Listeria is capable of producing serious, even fatal infections in children, the elderly and those suffering from compromised immune systems; in such individuals the infection often leads to meningitis and similar conditions, all of which pose severe risks to the victim. In general, adults in good health with intact immune systems, who become infected with listeria, report nothing worse than high fevers, severe headaches, stiffness, nausea, abdominal pain, and diarrhea. No illnesses have been linked, at present (30 July 2012) to the listeria-contaminated onions involved in this recall.



  • Kingdom Bacteria: Once considered plants, but now classified within the large domain of prokaryotic microorganisms. The term prokaryote combines the Greek πρό- (pro-) “before” + καρυόν (karyon) “nut or kernel” and refers to an organism that does not have a nucleus. Typically micrometres in length, bacteria exhibit a variety of shapes, including spheres, rods, and spirals. Besides absent a nucleus, bacteria rarely possess membrane-bound organelles;
  • Division Firmicutes: The division name is derived from the Latin adjective firmus = strong, and the Latin noun cutis = skin, a reference to the presence of a cell wall. Most have Gram-positive cell wall structures, though the Megasphaera, Pectinatus, Selenomonas and Zymophilus, have porous pseudo-outer-membranes that stain Gram-negative. The organisms in this division appear as spherical cocci or rod-like bacilli under the microscope;
  • Class Bacilli: a taxonomic class of bacteria that includes the two orders Bacillales and Lactobacillales; these contain several virulent pathogens like Bacillus anthracis (the cause of anthrax), along with a number of non-pathogenic, highly beneficial organisms used in the fermentation of milk into cheese, yogurt, and similar products;
  • Order Bacillales: an order of Gram-positive organisms, within the division Firmicutes and the class Bacilli, including the bacteria families Alicyclobacillaceae, Bacillaceae, Caryophanaceae, Listeriaceae, Paenibacillaceae, Planococcaceae, Sporolactobacillaceae, Staphylococcaceae, Thermoactinomycetaceae, and Turicibacteraceae;
  • Family Listeriaceae (Garrity et al. 2001): a family of Gram-positive bacteria first described in 2001 by Garrity et al. and comprised to two genera, Brochothrix and Listeria;
  • Genus Listeria (Pirie 1940):  a genus of bacteria comprised of seven recognized species: L. grayi, L. innocua, L. ivanovii, L. monocytogenes, L. seeligeri, L. murrayi, and L. welshimeri;
  • Species Listeria monocytogenes [(E. Murray et al. 1926) Pirie 1940]: a facultative anaerobic intracellular bacterium known to cause the disease listeriosis, a virulent foodborne infection that, 20% to 30% of the time, results in death. Listeriosis is responsible, each year, for approximately 2,500 illnesses and 500 deaths in the United States.
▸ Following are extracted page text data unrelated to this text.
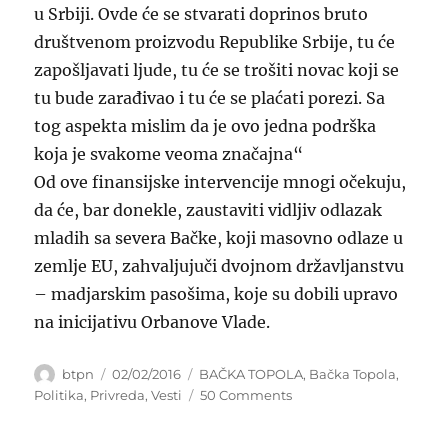
u Srbiji. Ovde će se stvarati doprinos bruto
društvenom proizvodu Republike Srbije, tu će
zapošljavati ljude, tu će se trošiti novac koji se
tu bude zarađivao i tu će se plaćati porezi. Sa
tog aspekta mislim da je ovo jedna podrška
koja je svakome veoma značajna“
Od ove finansijske intervencije mnogi očekuju,
da će, bar donekle, zaustaviti vidljiv odlazak
mladih sa severa Bačke, koji masovno odlaze u
zemlje EU, zahvaljujuči dvojnom državljanstvu
– madjarskim pasošima, koje su dobili upravo
na inicijativu Orbanove Vlade.
Author
Posted
Categories
btpn
02/02/2016
BAČKA TOPOLA
,
Bačka Topola
,
on
on
Politika
,
Privreda
,
Vesti
50 Comments
ZA
POMOĆ,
It is the leading cause of death among foodborne bacterial pathogens, with fatality rates exceeding those of Salmonella and Clostridium botulinum. L. monocytogenes is motile via flagella at 30°C and below, but usually not at 37°C (normal human body temperature). At and above 37°C L. monocytogenes moves within eukaryotic cells by explosive polymerization of actin filaments. As much as 10% of human gastrointestinal tracts are endemically colonized by L. monocytogenes without producing clinical symptoms in those individuals, but because it is the third most common cause of meningitis in newborns (the bacteria are typically acquired transvaginally) pregnant mothers who enjoy soft cheeses such as Brie, Camembert, feta, and queso blanco fresco — which may be contaminated with and permit growth of L. monocytogenes — are advised to forgo such foods while pregnant.